Extract provided:

================================

In a small room just off the first floor's main hall, a handful of dedicated fans came together at New York Comic Con to celebrate the life and creations of the legendary Jack Kirby. Led by Kirby Museum founder Rand Hoppe, artist Guy Dorian ("COR"), and artist Erik Larsen ("Savage Dragon"), the panel looked at the way Kirby has inspired generation after generation of comic book fans. Although Walt Simonson was slated to attend, he was unable to make the panel due to traffic.

When the panel kicked off, Hoppe was the only panelist in attendance. While he waited for his co-speakers to arrive, he chatted a little about his Kirby Museum projects from the past year. "We had a pop up [display] on the Lower East side last year, which was a huge success," he recounted. "[We've] spent a lot of time online, getting artwork out, dealing with queries from scholars, researchers."

He also touched upon what membership with the Kirby Museum entails: "A lot our membership dues help to pay for convention booths and stuff like that, so if you're interested, please help us out, become a member, volunteer, we need all the help we can get!"

Touching on the recent legal settlement, Hoppe said, "Obviously there's been a sea change in the world of Kirby, where the Kirby family is now very happy about Marvel, and Marvel is very happy about the Kirby family. And guess what? I have nothing else to say about that! That's all I know! They're happy, so I'm happy!"

"Something that I'm telling a lot of people is that now, since [Kirby's] 100th birthday is coming up in 2017 -- and we've known about that obviously, and we're building towards that... I just feel a little bit better about trying to get a postage stamp for Jack," he announced to a round of applause. "Why have a Jack Kirby postage stamp if the family is a little uncomfortable about 'The Fantastic Four' or something? So... it's all good news. It's just great that that era has passed. There's been projects that I wouldn't have minded doing, or people that I wouldn't have minded talking to, but just because that legal stuff was going on, it kind of just put a damper on things. Now it's a little bit like the chains are off, and we can start talking to different people about sponsorships or any kind of support for the Museum.

"One exciting piece of news!" he continued. "We're helping an exhibit that's going to be at Angouleme in January, so there's going to be a Jack Kirby exhibit at the largest European comic festival... Once it's done (the festival runs 4 days, kind of like this) this particular show... will package it up and they're going to offer it as a travelling exhibit, so it may end up in Prague or Denmark or Germany... Jack's work is going to get around."

================================

Entries shown:
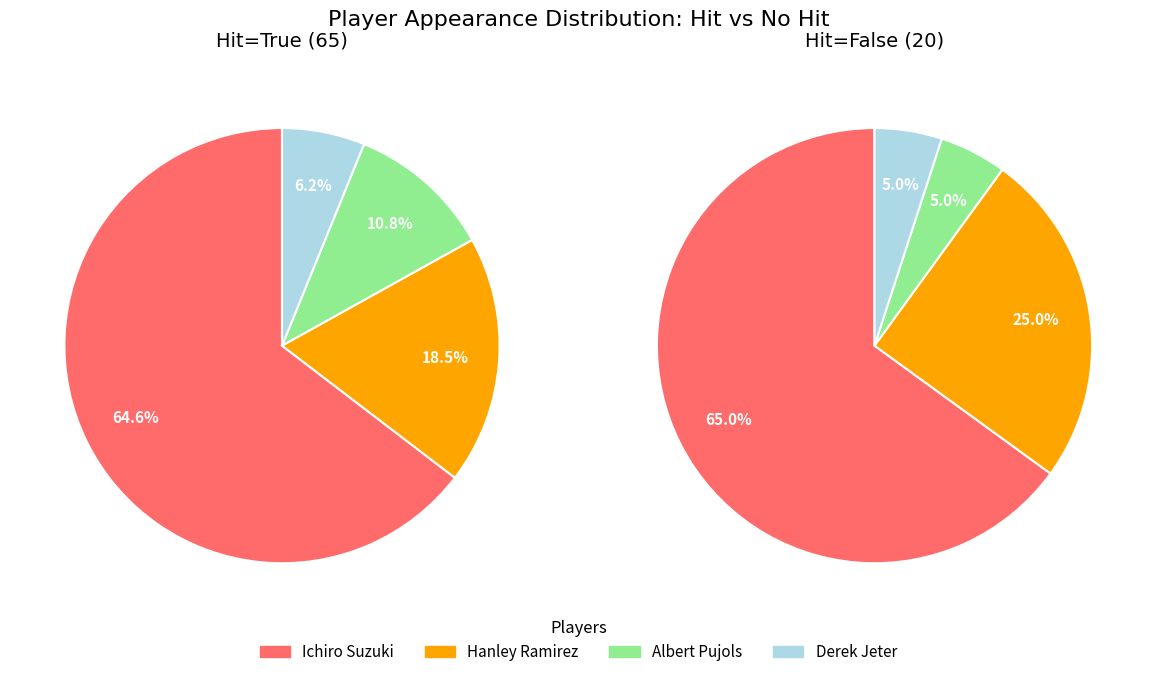

Is it true that Derek Jeter is 1% of the pie?

False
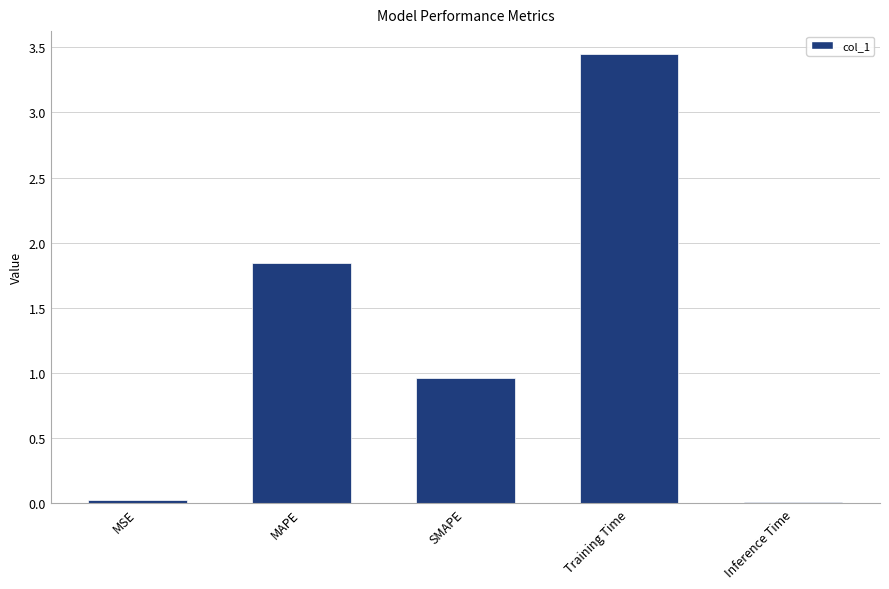

What is the change in value from SMAPE to Inference Time?

-0.9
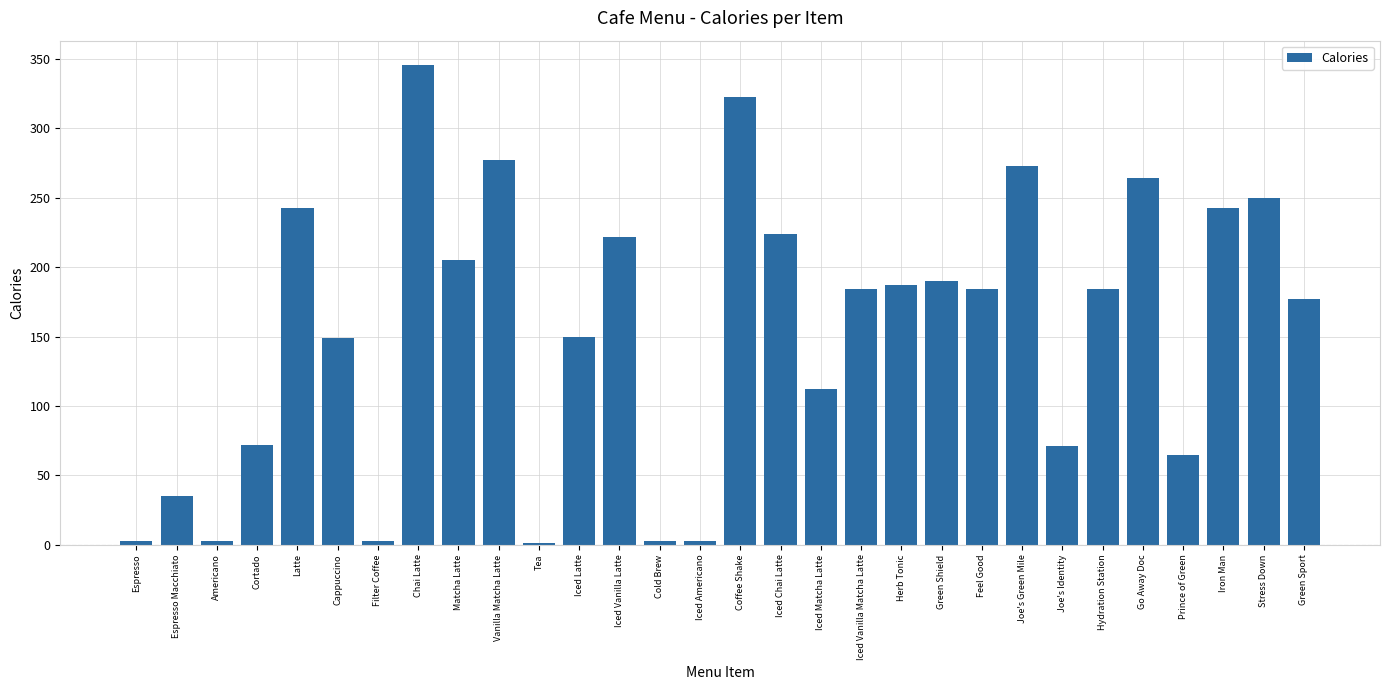

At which category does the chart reach its peak across all series?

Chai Latte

================================

Request 1: In the Kirby panel report, where will the Jack Kirby exhibit that Hoppe's museum is helping with be shown in January?
Request 2: Proceed with the Kirby panel report from the point where it stops.
The records are a separate set of material with no connection to the Kirby panel report.

Reply 1: At Angouleme, the largest European comic festival.

Reply 2:
Hoppe also spoke about another service that the Kirby Museum has offered: "Since 2006, we've been scanning Jack Kirby original art. We have probably 5000 pages of his art scanned in our digital archive... up until maybe a year and a half ago, we actually had a special section on our website that allowed people who became members of the Museum to have special access... We took it down, and Tom Kraft -- trustee of value, volunteer for the Kirby Museum -- puts in maybe even more time than I do [and] he's developing a new collections website, so we're going to have a whole other section of collections... There will be a special membership section." The Kirby Museum membership costs $40 a year.

He switched topics to recollect his first encounter with Kirby's work, saying, "I was a big 'MAD Magazine' fan, I read 'Peanuts,' comics, and paperbacks, and I was at summer camp -- I was 12 years old -- and I read a story about a kid in the future with animals... It kind of blew my mind and I learned who Jack Kirby was that day... My buddy goes, 'Oh, that's by Jack Kirby. All those other comics that you just read? He created every character in there.' That's my origin story."

At this point, Dorian and Larsen -- co-founders of the "Jack Kirby!" Facebook group) joined Hoppe on stage. "What's your origin story?" Dorian asked Larsen.

"My dad read comics when he was a kid," Larsen responded immediately, "so I grew up with his comics. My first Jack Kirby comic was 'Boy Commandos.' When I first discovered Jack... he was on at DC Comics, so that was my real gateway drug into modern Jack Kirby comics."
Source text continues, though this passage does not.